To put it simply, those who know these truths understand that pot and hemp must be illegal for reasons other than the propaganda calling pot a ‘gateway drug’ or a ‘dangerous substance’ because it is truly neither. The first reason is that big cotton growers did not want to see a developing crop that was easier to pick than theirs (hemp could be easily harvested with a machine while cotton needed to be picked by hand). Secondly, blacks and Mexicans were the primary users of Marijuana when it was criminalized which helped to provide a steady flow of inmates during the advent of our racist industrial prison system. Third, Dupont didn’t want its newly-emerging, petrol-based, technology (plastic) to have to compete with a better, cheaper, cleaner, natural product that could be used in almost every application with as good or better results. Lastly, the CIA needs a way to fund its illegal and covert operations.

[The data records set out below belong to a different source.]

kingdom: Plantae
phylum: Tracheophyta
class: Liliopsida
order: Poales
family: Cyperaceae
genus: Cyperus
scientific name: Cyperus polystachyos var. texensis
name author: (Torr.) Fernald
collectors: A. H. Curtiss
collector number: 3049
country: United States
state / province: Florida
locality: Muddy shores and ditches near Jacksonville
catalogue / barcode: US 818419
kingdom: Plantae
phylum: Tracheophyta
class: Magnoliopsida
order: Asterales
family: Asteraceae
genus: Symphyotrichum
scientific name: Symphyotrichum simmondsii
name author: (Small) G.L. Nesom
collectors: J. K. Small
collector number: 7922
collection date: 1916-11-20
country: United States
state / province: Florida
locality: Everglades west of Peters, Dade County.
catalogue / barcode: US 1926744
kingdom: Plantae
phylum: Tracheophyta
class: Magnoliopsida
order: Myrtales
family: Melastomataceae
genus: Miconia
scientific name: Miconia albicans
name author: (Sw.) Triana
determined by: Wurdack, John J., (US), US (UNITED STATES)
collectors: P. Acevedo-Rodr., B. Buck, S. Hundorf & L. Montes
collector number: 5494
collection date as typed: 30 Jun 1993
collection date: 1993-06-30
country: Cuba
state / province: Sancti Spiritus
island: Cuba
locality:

So we deny ourselves access to a natural product that truly could be ours. A product that can be grown domestically and made into composites harder and lighter than most carbon fiber resins. We deny ourselves a clean fuel source that can be burned in any diesel engine. We prevent the growth of a cash crop that can be eaten at our breakfast tables and worn on our backs. We say no to rejuvenating small family farms in America by allowing them to grow a crop that is 100% usable and that will flourish pretty much anywhere and with far less impact than wheat, corn and most other subsidized commodity crops. Why? Because our government does not do things that benefit us unless we force it to do so.

Today (Friday April 17th) on the East Capital Lawn in Albany, from 2pm to 6pm, there will be a “Rally To Restore Your Rights Ending Cannabis Prohibition”. Its organizers say there will be live bands, activist speakers and hemp products for sale. We should all be there.

I know that if George Washington and Thomas Jefferson were around today, not only would they be speaking at the rally, they probably would have been the ones to call me and ask if I would be attending, in place of the current organizers, N.Y.C.A.M.P. (New York Citizens Against Marijuana Prohibition).

Would George and Tom have been heading over to the Dead show at the Times Union Center afterwards? Of that, I can’t be certain.